# Way back in time: a non-classical lp that really got under your skin



## The Deacon (Jan 14, 2018)

I'm not talking "best" lp.

The Deacon be talking a lp that you _really_ wanted badly but which took a while to finally get.

And I'm not necessarily stipulating that the lp has to be particularly rare - just that it somehow escaped your clutches and you LOST SLEEP OVER BEING UNABLE TO AQUIRE IT for some period of time.

For instance, in the Deacon's case, it was early '80s Toronto and I was practically dreaming about these two lps that I had only seen in the Young Street store the one time:

Gryphon- Midnight Mushrumps

Klaus Shultze - Cyborg

In both cases it wasn't necessarily that I thought the music was tops. Actually the "Cyborg" is very early Schultze and is 4 side-long, rather sparse melody-less , boring pieces.

Not sure exactly what the allure was. Just that I HAD to have them.
Both were imports and never found on Canadian press - but then again so were dozens of my wants at the time.

Lots I suppose had to do with the jacket:
The Gryphon had great lamination - something I had rarely seen back then - and very pleasing. Also 
I really like the night-time picture of the band in the woods with the gigantic mushrooms.
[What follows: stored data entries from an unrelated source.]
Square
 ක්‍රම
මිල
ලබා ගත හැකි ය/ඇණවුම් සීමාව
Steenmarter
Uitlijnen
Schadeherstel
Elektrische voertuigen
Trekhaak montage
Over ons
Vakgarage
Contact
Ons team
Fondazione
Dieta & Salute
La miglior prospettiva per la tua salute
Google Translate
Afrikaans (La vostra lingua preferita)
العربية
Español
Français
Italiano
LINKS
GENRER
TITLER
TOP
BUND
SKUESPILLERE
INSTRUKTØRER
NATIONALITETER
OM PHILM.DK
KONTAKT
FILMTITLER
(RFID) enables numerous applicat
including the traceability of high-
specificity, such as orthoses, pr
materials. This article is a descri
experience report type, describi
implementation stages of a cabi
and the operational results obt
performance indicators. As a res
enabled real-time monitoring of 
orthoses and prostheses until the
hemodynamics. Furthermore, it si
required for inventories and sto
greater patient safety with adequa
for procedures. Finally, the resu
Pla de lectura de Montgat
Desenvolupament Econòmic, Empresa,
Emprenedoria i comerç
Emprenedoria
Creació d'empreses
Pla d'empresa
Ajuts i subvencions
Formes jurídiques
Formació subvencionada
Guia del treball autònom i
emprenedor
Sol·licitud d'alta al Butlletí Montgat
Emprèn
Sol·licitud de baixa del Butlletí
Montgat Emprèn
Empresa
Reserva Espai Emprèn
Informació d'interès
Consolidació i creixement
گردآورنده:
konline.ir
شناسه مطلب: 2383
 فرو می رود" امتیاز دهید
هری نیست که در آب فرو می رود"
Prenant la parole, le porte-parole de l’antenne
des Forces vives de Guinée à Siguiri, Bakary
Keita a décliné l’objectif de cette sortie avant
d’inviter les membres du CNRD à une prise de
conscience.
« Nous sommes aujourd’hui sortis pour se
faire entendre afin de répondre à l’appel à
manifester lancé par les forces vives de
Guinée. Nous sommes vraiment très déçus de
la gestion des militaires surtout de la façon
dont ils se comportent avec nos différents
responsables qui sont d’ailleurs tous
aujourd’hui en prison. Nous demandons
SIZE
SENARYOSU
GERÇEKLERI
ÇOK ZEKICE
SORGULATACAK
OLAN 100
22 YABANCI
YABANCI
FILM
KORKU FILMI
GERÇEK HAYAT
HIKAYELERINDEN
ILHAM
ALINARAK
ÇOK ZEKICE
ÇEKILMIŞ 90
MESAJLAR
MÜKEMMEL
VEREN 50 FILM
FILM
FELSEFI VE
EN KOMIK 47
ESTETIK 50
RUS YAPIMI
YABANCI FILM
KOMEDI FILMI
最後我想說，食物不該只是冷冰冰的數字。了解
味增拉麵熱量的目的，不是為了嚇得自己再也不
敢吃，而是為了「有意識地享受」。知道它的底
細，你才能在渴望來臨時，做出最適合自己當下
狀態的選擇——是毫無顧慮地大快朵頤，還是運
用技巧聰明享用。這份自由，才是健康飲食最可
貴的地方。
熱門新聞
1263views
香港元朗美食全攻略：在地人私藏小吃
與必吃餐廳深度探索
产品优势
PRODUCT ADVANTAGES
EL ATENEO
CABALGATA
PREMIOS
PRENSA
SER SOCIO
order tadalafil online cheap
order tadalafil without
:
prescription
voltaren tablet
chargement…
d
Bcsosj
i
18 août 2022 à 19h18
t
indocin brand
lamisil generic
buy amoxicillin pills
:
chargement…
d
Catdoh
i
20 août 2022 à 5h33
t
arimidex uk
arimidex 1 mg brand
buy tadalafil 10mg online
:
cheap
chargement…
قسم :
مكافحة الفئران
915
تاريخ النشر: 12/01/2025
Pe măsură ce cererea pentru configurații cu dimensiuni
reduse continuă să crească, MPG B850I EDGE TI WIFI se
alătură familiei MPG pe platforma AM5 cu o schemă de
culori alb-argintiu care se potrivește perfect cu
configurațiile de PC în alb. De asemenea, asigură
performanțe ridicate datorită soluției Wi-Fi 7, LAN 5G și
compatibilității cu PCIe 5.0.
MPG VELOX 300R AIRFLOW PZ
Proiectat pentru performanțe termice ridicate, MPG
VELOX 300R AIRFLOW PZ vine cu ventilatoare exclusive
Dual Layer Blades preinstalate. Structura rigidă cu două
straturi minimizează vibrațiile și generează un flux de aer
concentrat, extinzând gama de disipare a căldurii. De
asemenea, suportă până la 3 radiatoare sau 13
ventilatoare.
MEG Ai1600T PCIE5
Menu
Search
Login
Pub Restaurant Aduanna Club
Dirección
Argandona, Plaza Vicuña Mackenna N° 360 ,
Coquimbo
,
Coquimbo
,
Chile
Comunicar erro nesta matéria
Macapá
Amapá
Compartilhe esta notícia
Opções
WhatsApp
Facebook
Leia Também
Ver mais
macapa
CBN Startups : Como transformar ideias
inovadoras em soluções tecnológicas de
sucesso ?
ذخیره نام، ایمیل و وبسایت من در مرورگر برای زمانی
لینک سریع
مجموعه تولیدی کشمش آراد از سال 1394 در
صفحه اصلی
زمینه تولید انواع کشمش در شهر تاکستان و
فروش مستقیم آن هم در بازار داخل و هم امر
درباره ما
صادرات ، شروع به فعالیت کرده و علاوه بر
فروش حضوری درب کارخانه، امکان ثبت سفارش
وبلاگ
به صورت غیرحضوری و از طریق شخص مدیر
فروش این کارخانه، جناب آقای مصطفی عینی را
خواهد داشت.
"Cyborg" is more of a mystery. Why did I want it that badly? I knew it was his 2nd or third release and therefor bound to be very sparse musically. And the cover art was not "busy" either - and I always go for busy/collage-like coverarts.

It was just under my skin, could not get it out of my mind; I was itching for a copy.

Who knows all the reasons? Can you say definitively why you prefer one colour over the others?

Anyways, there was only one copy of each lp in the store. These were the days when you basically had to buy new - not much used record stores about. Later on when used became prevalent of a sudden, the used lp generally went for $4 and the new for $6. Imports - if you could find them - were $6-8, not a big jump nowadays, but for a skinny teenager back then a $2 difference meant a lot.

"Cyborg" was even worse cos its a double import.

So then my predicament was that it was a few weeks before the Christmas Boxing Day sales and I had to _wait and hope that in the interm no one would snap up those two items._.

This is really where the itching began...in the middle of the night...in the dark...laying on the bed...unable to sleep...thinking...picturing in the mind's eye....obsessed with the objects of desire.

In the end I came thru on "Cyborg" but some basturd had snagged the Gryphon.


----------



## EddieRUKiddingVarese (Jan 8, 2013)

Trout Mask Replica but I've never got it and don't like it even................


----------



## The Deacon (Jan 14, 2018)

So then...wots the allure?


----------



## Phil loves classical (Feb 8, 2017)

Prince's Black Album. When it was finally released, I bought it right away. Sold it sometime afterwards, wasn't worth the hype.

Another was Smile, the unfinished Beach Boys LP. B. Wilson finally released and performed by himself. Thought it pretty much was how I had imagined it would be.


----------



## EddieRUKiddingVarese (Jan 8, 2013)

The Deacon said:


> So then...wots the allure?


You tell me .............. Maybe Zoot Allures


----------



## Casebearer (Jan 19, 2016)

I try to stay clear of compulsory obsessive behavior.


----------